Comment by Cyph0n
2 days ago
> Noting Tailscale, since it has been mentioned, has comparatively extremely slow performance.
Isn't this mainly because Tailscale relies on userspace WG (wireguard-go)? I'd imagine the perf ceiling is much higher for kernel WG, which I believe is what Netbird uses.
wireguard-go is indeed very slow. For example, the official WireGuard Mac client uses it, and performance on my M1 Max is CPU capped at 200Mbps. The kernel WireGuard implementation available for Linux is certainly faster, but I would not consider it fast.
Tailscale however, although it derives from WireGuard libraries and the protocol, is really not WireGuard at all- so comparing it is a bit apples to oranges. With that said, it is still entirely userspace and its performance is less than stellar.
Well, according to this[1] bench, you can get ~10 Gbps with kernel WG.

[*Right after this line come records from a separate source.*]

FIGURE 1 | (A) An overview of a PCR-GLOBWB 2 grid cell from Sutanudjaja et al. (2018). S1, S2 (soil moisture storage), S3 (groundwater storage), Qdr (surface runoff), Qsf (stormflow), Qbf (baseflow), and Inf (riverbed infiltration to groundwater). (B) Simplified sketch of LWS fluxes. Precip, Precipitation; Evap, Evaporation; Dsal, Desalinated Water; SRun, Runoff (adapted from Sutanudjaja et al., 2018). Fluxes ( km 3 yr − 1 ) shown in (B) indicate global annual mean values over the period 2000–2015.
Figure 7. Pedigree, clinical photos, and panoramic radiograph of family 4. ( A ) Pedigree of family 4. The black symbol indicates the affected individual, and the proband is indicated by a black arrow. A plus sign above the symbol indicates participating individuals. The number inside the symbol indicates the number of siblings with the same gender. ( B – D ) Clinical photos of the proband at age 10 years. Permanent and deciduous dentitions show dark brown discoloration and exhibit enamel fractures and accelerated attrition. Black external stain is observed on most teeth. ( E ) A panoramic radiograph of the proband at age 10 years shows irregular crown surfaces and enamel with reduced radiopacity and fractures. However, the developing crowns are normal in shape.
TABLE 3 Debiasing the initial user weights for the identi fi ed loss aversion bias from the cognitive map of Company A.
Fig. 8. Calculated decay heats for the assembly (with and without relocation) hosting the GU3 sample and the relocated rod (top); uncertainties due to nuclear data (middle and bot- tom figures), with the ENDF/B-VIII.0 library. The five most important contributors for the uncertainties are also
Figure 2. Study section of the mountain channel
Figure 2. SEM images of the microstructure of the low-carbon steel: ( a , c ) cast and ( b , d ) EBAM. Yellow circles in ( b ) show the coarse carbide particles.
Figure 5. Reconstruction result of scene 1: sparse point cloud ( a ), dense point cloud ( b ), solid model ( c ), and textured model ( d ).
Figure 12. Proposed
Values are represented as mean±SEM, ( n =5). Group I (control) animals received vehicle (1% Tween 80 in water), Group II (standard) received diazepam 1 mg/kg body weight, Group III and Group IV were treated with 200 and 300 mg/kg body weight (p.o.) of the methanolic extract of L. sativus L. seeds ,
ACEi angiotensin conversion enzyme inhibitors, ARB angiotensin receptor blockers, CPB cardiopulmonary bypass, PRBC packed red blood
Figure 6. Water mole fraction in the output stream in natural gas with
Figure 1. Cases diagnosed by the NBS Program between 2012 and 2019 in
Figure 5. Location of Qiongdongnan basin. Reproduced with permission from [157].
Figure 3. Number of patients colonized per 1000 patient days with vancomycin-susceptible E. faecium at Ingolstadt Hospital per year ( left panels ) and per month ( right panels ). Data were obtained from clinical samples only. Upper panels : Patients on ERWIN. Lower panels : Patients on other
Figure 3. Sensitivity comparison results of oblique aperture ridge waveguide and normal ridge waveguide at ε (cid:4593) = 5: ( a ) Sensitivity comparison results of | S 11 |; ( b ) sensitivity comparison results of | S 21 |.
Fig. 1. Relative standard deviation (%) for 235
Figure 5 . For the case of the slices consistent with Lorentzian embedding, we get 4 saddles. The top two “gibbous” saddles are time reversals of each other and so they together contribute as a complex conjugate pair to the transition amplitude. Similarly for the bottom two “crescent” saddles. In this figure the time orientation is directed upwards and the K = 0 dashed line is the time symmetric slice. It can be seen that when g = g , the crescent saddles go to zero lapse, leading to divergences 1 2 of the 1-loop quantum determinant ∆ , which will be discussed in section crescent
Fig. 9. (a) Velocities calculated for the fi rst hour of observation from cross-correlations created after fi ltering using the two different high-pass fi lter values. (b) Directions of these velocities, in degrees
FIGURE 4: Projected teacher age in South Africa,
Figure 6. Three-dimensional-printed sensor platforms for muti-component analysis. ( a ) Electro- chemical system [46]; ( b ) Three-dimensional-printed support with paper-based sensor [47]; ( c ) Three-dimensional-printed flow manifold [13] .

I'm interested in this because I'm working on a small hobby project to learn eBPF. The idea is to implement a "Tailscale-lite" that eliminates context switches by keeping both Wireguard and L3 and L4 policy handling in kernel space. To me, the bulk of Tailscale's overhead comes from the fact that the dataplane is running between user and kernel space.
[1]: https://github.com/cyyself/wg-bench
That's a large packet benchmark, not mixed packet size, and it just barely hits it. If you need consistent 10Gbps for a business use case, I would not consider that sufficient.
> "To me, the bulk of Tailscale's overhead comes from the fact that the dataplane is running between user and kernel space."
Yes and no, it's more complicated. DPDK is the industry standard library for fast packet processing, and it is in entirely user space. The Linux kernel netstack is just not very fast.